• _PASSAGE PROVIDED_
—————
Packaged as the auteur’s broken-hearted confession, the first layer of Curious’ fragmentary frame story beholds Nyman as a forlorn item of obsession, positioning its objectifying eye as a meta-commentary on directorial authority that cuts too close to the bone. Despite Lena’s presence, her engagement in Sjöman’s unreliable narrative is limited to glimpses of tousled hair and pouty glances, each pose fashioned to evoke naiveté and chastity. Abrupt shifts from the editing bay to improvised jokes and “man-on-the-street” dialogues flesh Nyman out beyond masturbatory reverie, but belie the enthusiasm of her insights, reducing the tenets of socialism to witless sloganeering and stolen Godardian typography.

The most incriminating aspect of Sjöman and Nyman’s collective agenda, however, lies in the banality of their interview questions, which transform bland sermonizing and 101-level political comprehension into implications of privilege and cowardice, criticisms which are leveled at everyone from anonymous pensioners to Martin Luther King Jr. Aside from revealing Sweden’s all-embracing apathy, the pair do little more than embody the pretenses of modern-day “slacktivism,” trading experience and passion for smug reassurance and the appropriated pleasures of Eastern philosophy.
—————
• _INFORMATION SHOWN_

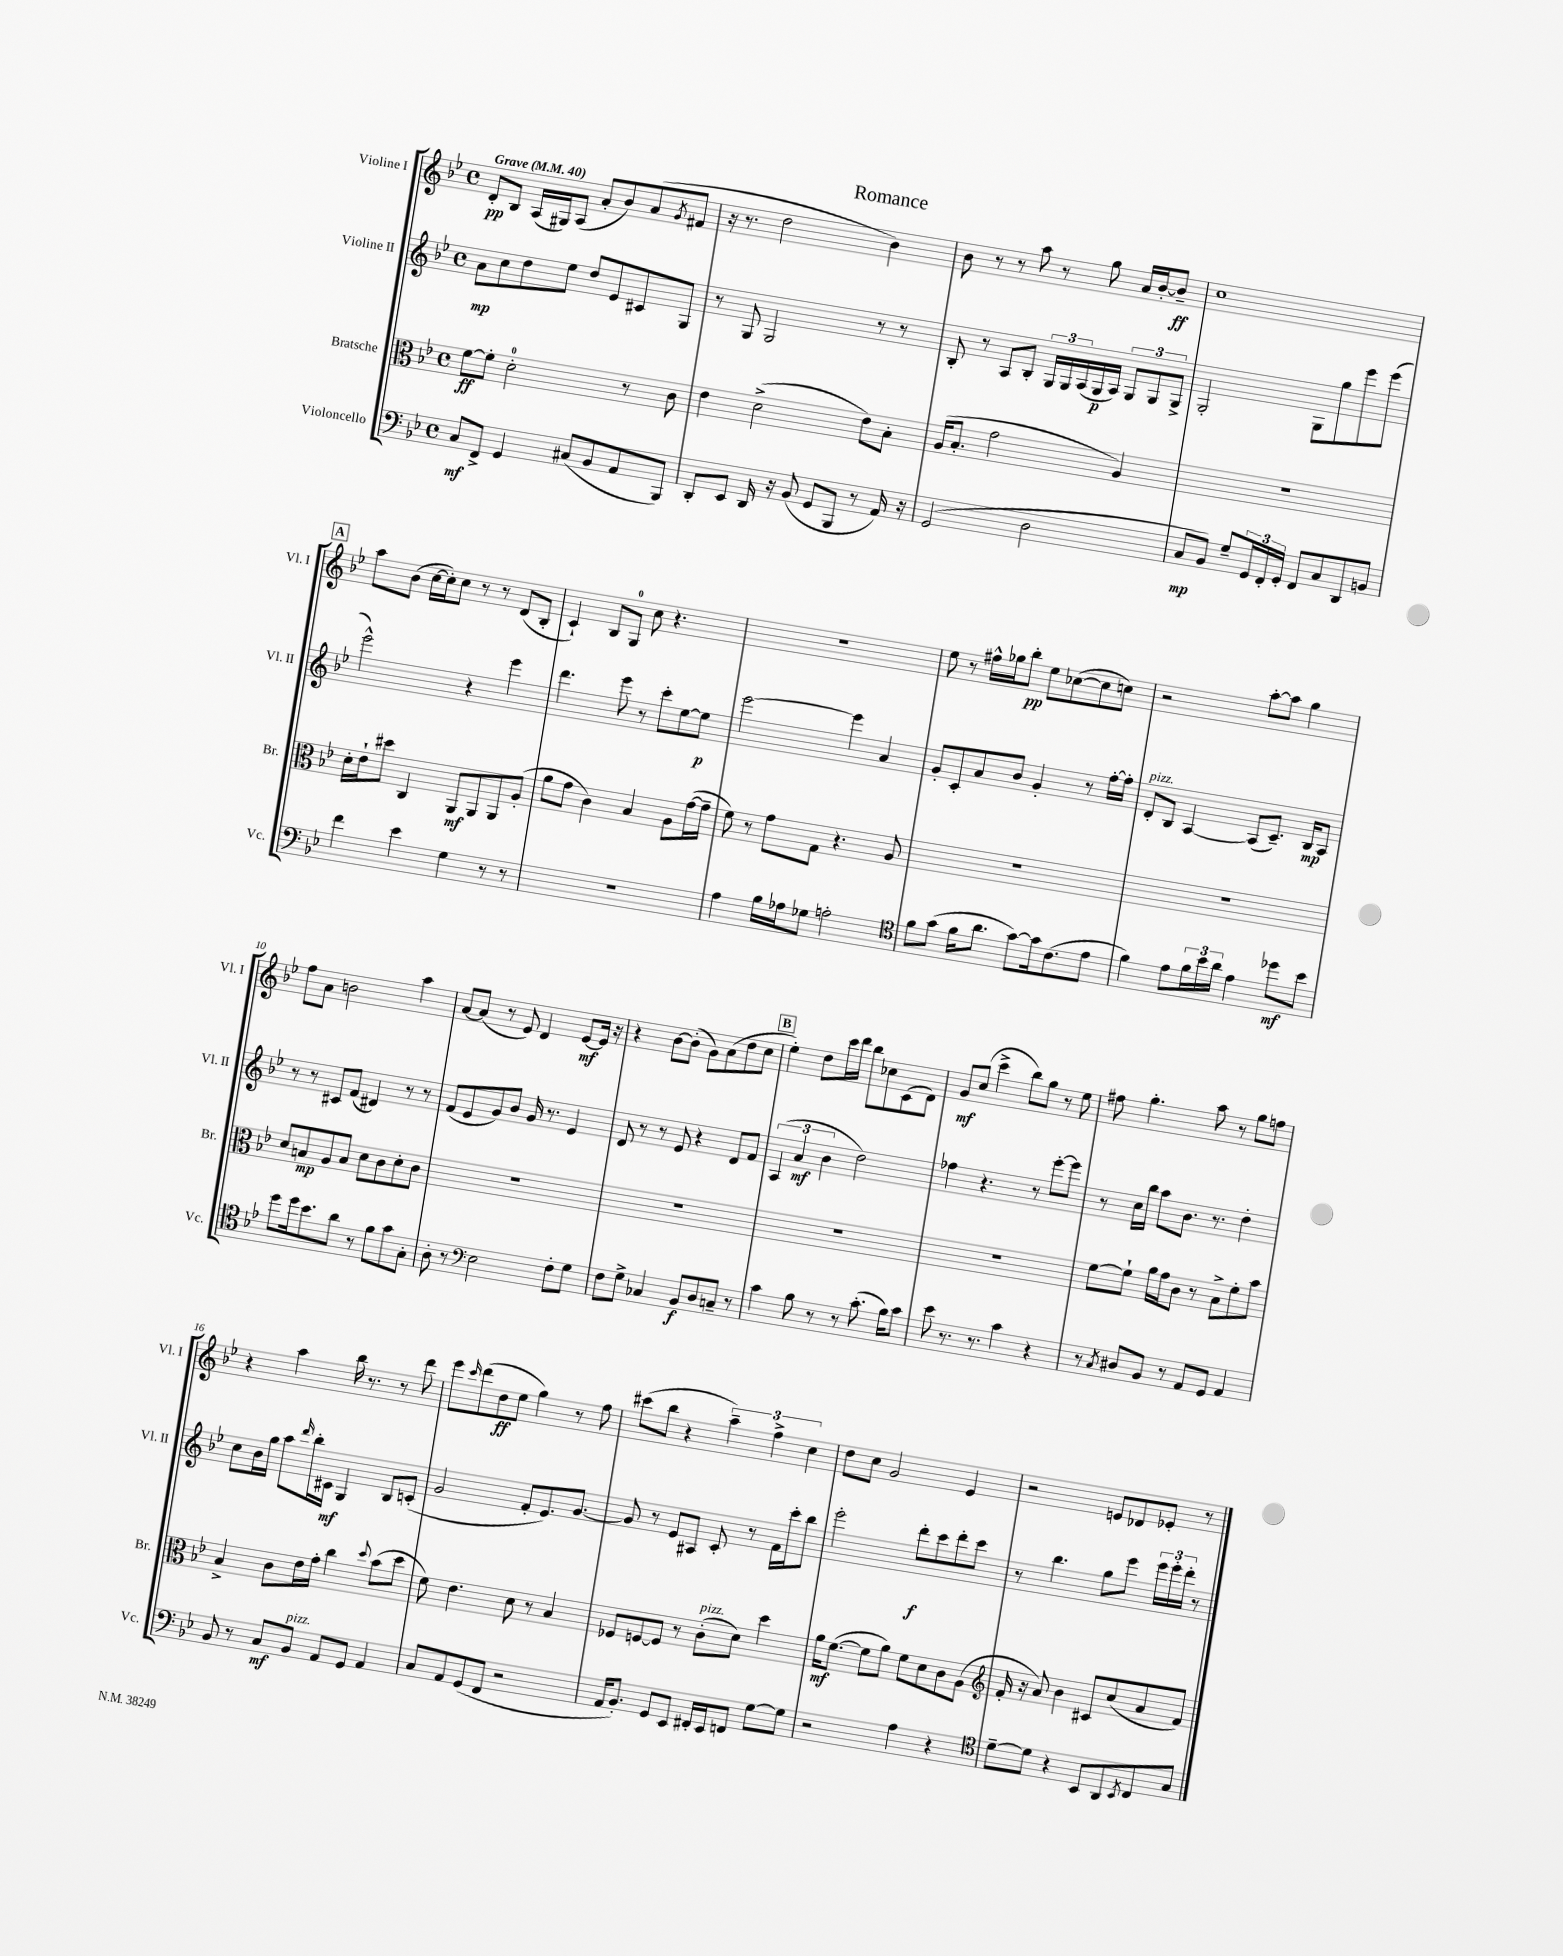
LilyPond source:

\header { title = "Romance" }
<<
\new StaffGroup <<
\new Staff = "s0" \with { instrumentName = "Violine I" shortInstrumentName = "Vl. I" } {
    \clef treble \key bes \major \defaultTimeSignature \time 4/4 \tempo "Grave" 4 = 40
    d'8-.\pp bes8 a16( gis16) a8( a'8-. bes'8) a'8( \acciaccatura { g'8 } fis'8 |
    r16 r8. d''2 bes'4) |
    bes'8 r8 r8 a''8 r8 g''8 a'16 bes'16~-. bes'8--\ff |
    c''1 |
    \mark \markup { \box "A" } a''8 bes'8( c''16~ c''16-.) c''8 r8 r8 d'8( bes8-. |
    c'4-!) bes8 g8-0 c''8 r4. |
    R1 |
    ees''8 r8 fis''16-^ ges''16 bes''8-.\pp ees''8 ces''8~( ces''8 c''8) |
    r2 a''8~-. a''8 g''4 |
    f''8 a'8 b'2 a''4 |
    a'8~ a'8( r8 ees'8) d'4 ees'8~\mf ees'16 r16 |
    r4 bes'8~ bes'8-.( g'8) a'8( d''8 c''8 |
    \mark \markup { \box "B" } ees''4-.) d''8 c'''16 d'''16 bes''8 ces''8 c'8( d'8) |
    g'8\mf c''8( c'''4-> bes''8) g''8 r8 ees''8 |
    fis''8 g''4.-. a''8 r8 g''8 f''8 |
    r4 a''4 bes''16 r8. r8 d'''8 |
    ees'''8 \grace { c'''16 } d'''8( d''8\ff ees''8 g''4) r8 f''8 |
    cis'''8( bes''8 r4 \tuplet 3/2 { a''4--) f''4-> c''4 } |
    d''8 c''8 g'2 ees'4 |
    r2 e'8 des'8 ees'8-. r8 \bar "|." |
}
\new Staff = "s1" \with { instrumentName = "Violine II" shortInstrumentName = "Vl. II" } {
    \clef treble \key bes \major \defaultTimeSignature \time 4/4
    a'8\mp c''8 d''8 ees''8 d''8 ees'8 cis'8 g8 |
    r8 g8 g2 r8 r8 |
    bes8-. r8 a8 bes8-. \tuplet 3/2 { g16 g16 a16( } g16\p a16) \tuplet 3/2 { g8 g8 g8-> } |
    g2-. g8 g''8 ees'''8 ees'''8( |
    \mark \markup { \box "A" } ees'''2-^) r4 ees'''4 |
    d'''4. ees'''8 r8 c'''8-. ees''8~ ees''8\p |
    ees'''2~ ees'''4 a'4 |
    g'8-. c'8-. a'8 bes'8 g'4-. r8 f''16~-. f''16-. |
    d'8-.^\markup { \italic "pizz." } bes8 a4~ a8( c'8.--) bes16\mp a8 |
    r8 r8 cis'8 f'8( dis'4) r8 r8 |
    f'8( ees'8 g'8) bes'8 g'16 r8. ees'4 |
    d'8 r8 r8 ees'8 r4 d'8 f'8 |
    \mark \markup { \box "B" } \tuplet 3/2 { a4( a'4\mf bes'4 } d''2) |
    fes''4 r4. r8 ees'''8~-. ees'''8 |
    r8 c''16 bes''16 a''8 bes'8. r8. d''4-. |
    c''8 bes'16 g''16 a''8 \grace { d'''16 } bes''16-. cis'16\mf g4 bes8 c'8-.( |
    g'2 f'8-. ees'8.) g'8.~ |
    g'8 r8 ees'8 ais8 c'8-. r8 f'16 c'''16-. bes''8 |
    ees'''2-. d'''8-.\f c'''8 d'''8-. c'''8 |
    r8 bes''4. g''8 ees'''8 \tuplet 3/2 { ees'''16 ees'''16-. d'''16-. } r8 \bar "|." |
}
\new Staff = "s2" \with { instrumentName = "Bratsche" shortInstrumentName = "Br." } {
    \clef alto \key bes \major \defaultTimeSignature \time 4/4
    f'8~\ff f'8-. d'2-0-. r8 c'8 |
    ees'4 d'2->( ees'8) bes8-. |
    a16( bes8.-. g'2 a4) |
    R1 |
    \mark \markup { \box "A" } d'16-. ees'16-! dis''8 c4 a,8\mf a,8 a,8 a8-.( |
    a'8 g'8 c'4) bes4 a8 g'16~( g'16-- |
    f'8) r8 g'8 g8 r4. a8 |
    R1 |
    R1 |
    d'8 b8\mp a8 b8 d'8 c'8 d'8-. c'8 |
    R1 |
    R1 |
    \mark \markup { \box "B" } R1 |
    R1 |
    f'8~ f'8-! a'16 g'16 c'8 r8 bes8-> f'8-. bes'8 |
    bes4-> c'8 ees'16 g'16-. c''4 \appoggiatura { d''8 } bes'8( d''8 |
    f'8) ees'4. d'8 r8 bes4 |
    fes8 f8~ f8 r8 c'8-.^\markup { \italic "pizz." }( d'8) d''4 |
    a'16\mf f'8.~( f'8 a'8) f'8 d'8 c'8 a8( |
    \clef treble f'16-. r16 a'8) bes'4 cis'8 c''8( a'8 f'8) \bar "|." |
}
\new Staff = "s3" \with { instrumentName = "Violoncello" shortInstrumentName = "Vc." } {
    \clef bass \key bes \major \defaultTimeSignature \time 4/4
    c8\mf f,8-> g,4 cis8( bes,8 a,8 bes,,8) |
    d,8-. ees,8 d,16 r16 bes,8( g,8 bes,,8 r8 a,16) r16 |
    g,2( d2 |
    c8\mp bes,8) g8-- \tuplet 3/2 { g,16 f,16-. g,16-. } f,8 c8 d,8 b,8 |
    \mark \markup { \box "A" } f'4 ees'4 g4 r8 r8 |
    R1 |
    a4 bes16 aes16 ges8 a2-. |
    \clef tenor f'8 g'8( f'16 a'8. g'8~) g'16 c'8.( ees'8 |
    f'4) ees'8 \tuplet 3/2 { f'16 bes'16 a'16 } ees'4 des''8\mf bes'8 |
    d''8 d''16 bes'8. a'8 r8 f'8 g'8 g8-. |
    a8-. r8 \clef bass ees2 f8-. g8 |
    f8 g8-> ces4 bes,8\f d8 c8-- r8 |
    \mark \markup { \box "B" } c'4 bes8 r8 r8 c'8.-.( bes16) c'8 |
    ees'8 r8. r8. c'4 r4 |
    r8 \acciaccatura { c8 } dis8 bes,8 r8 a,8 g,8 a,4 |
    bes,8 r8 c8\mf bes,8^\markup { \italic "pizz." } a,8 g,8 a,4 |
    c8 a,8 g,8( f,8 r2 |
    a,16 bes,8.-.) g,8 ees,8 fis,16-. ees,16 f,8 g8~ g8 |
    r2 a4 r4 |
    \clef tenor d'8~-- d'8 r4 bes,8 a,8 \acciaccatura { bes,8 } c8 g8 \bar "|." |
}
>>
>>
—————
• _WHAT TO WORK ON_
Answer these questions from the review of Curious:
(a) To what does the review say Lena's engagement in Sjöman's narrative is limited?
(b) Whom does the review say the criticisms of privilege and cowardice are leveled at?
(c) For what does the review say the pair trade experience and passion?

• _ANSWER_
(a) Glimpses of tousled hair and pouty glances.
(b) Everyone from anonymous pensioners to Martin Luther King Jr.
(c) Smug reassurance and the appropriated pleasures of Eastern philosophy.